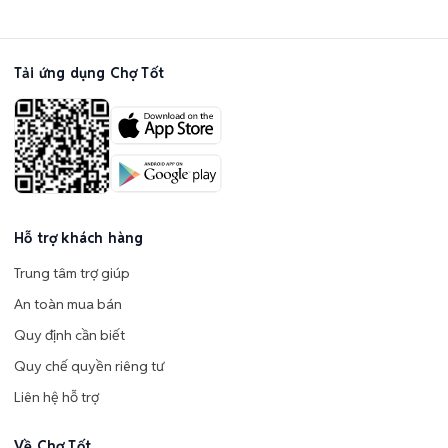
Tải ứng dụng Chợ Tốt
Hỗ trợ khách hàng
Trung tâm trợ giúp
An toàn mua bán
Quy định cần biết
Quy chế quyền riêng tư
Liên hệ hỗ trợ
Về Chợ Tốt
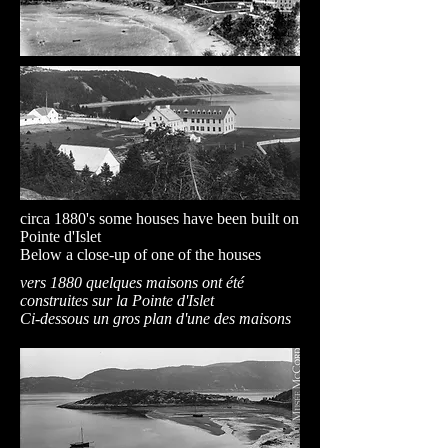
circa 1880's some houses have been built on
Pointe d'Islet
Below a close-up of one of the houses
vers 1880 quelques maisons ont été
construites sur la Pointe d'Islet
Ci-dessous un gros plan d'une des maisons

* * * * * * * * *

● **Work task**: In the answer, the data should reappear exactly, with no pictures.

● **Solution for this exercise**:
Tải ứng dụng Chợ Tốt
Hỗ trợ khách hàng
Trung tâm trợ giúp
An toàn mua bán
Quy định cần biết
Quy chế quyền riêng tư
Liên hệ hỗ trợ
Về Chợ Tốt
circa 1880's some houses have been built on
Pointe d'Islet
Below a close-up of one of the houses
vers 1880 quelques maisons ont été
construites sur la Pointe d'Islet
Ci-dessous un gros plan d'une des maisons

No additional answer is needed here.